(Change detection outputs)
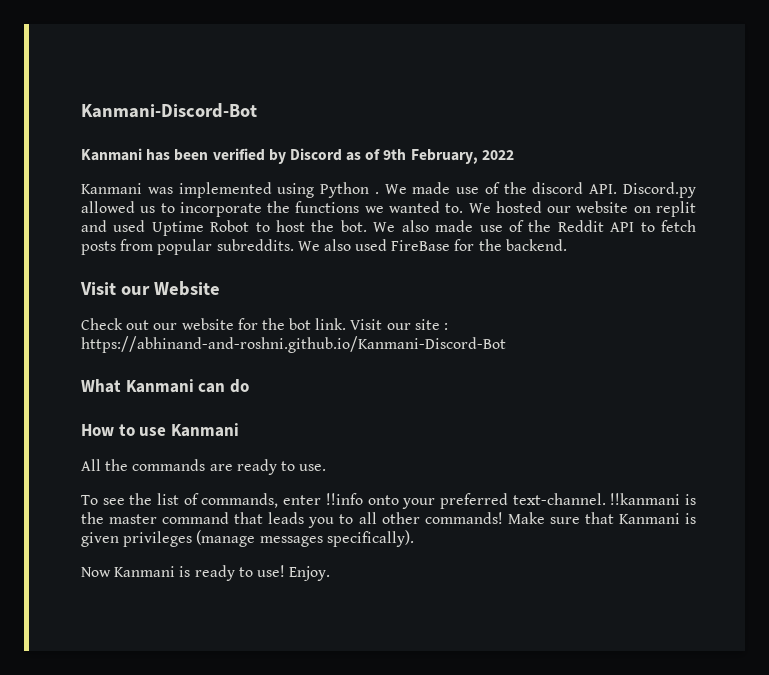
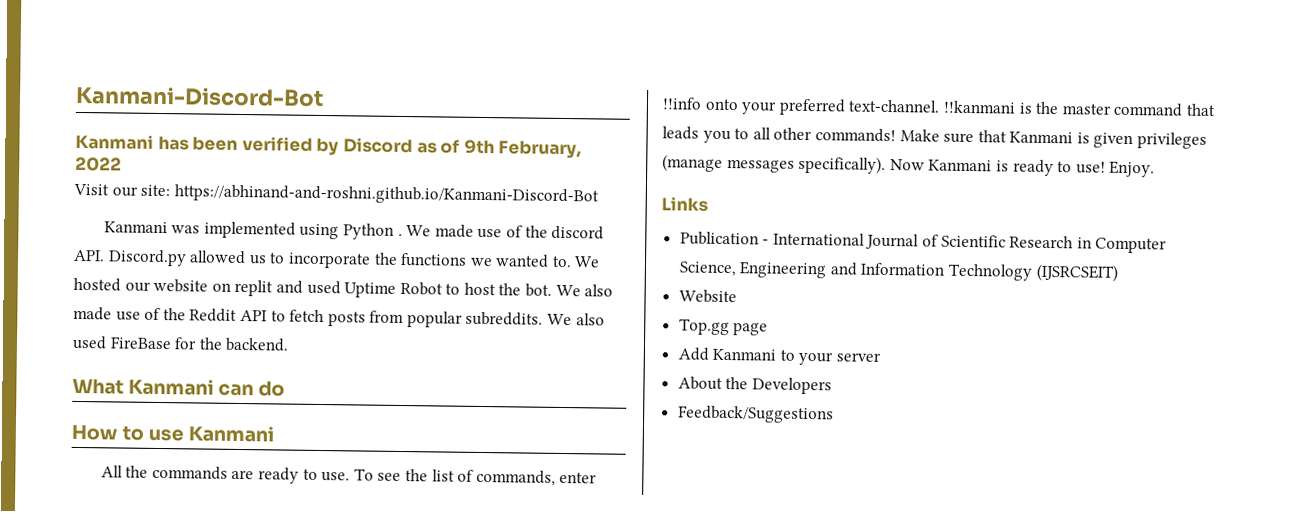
(514, 155) none -> [73,183,599,206] // Visit our site: https://abhinand-and-roshni.github.io/Kanmani-Discord-Bot
[80,281,220,296] [81,318,449,330] [81,336,506,353] // Visit our Website // Check out our website for the bot link. Visit our site : https://abhinand-and-roshni.github.io/Kanmani-Discord-Bot -> (290, 344) none
(327, 467) // -> (351, 477) none
(414, 538) // -> (887, 164) none
(331, 573) none -> [661,196,708,212] [679,231,1168,254] [678,261,1119,282] [678,289,737,304] [678,318,769,336] [677,347,882,366] [677,376,832,395] [677,405,834,424] // Links // Publication - International Journal of Scientific Research in Computer Science, Engineering and Information Technology (IJSRCSEIT) // Website // Top.gg page // Add Kanmani to your server // About the Developers // Feedback/Suggestions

**What the task requires**
What you return should match the records line for line, minus the pictures.

**Output for this exercise**
(514, 155) none -> [73,183,599,206] // Visit our site: https://abhinand-and-roshni.github.io/Kanmani-Discord-Bot
[80,281,220,296] [81,318,449,330] [81,336,506,353] // Visit our Website // Check out our website for the bot link. Visit our site : https://abhinand-and-roshni.github.io/Kanmani-Discord-Bot -> (290, 344) none
(327, 467) // -> (351, 477) none
(414, 538) // -> (887, 164) none
(331, 573) none -> [661,196,708,212] [679,231,1168,254] [678,261,1119,282] [678,289,737,304] [678,318,769,336] [677,347,882,366] [677,376,832,395] [677,405,834,424] // Links // Publication - International Journal of Scientific Research in Computer Science, Engineering and Information Technology (IJSRCSEIT) // Website // Top.gg page // Add Kanmani to your server // About the Developers // Feedback/Suggestions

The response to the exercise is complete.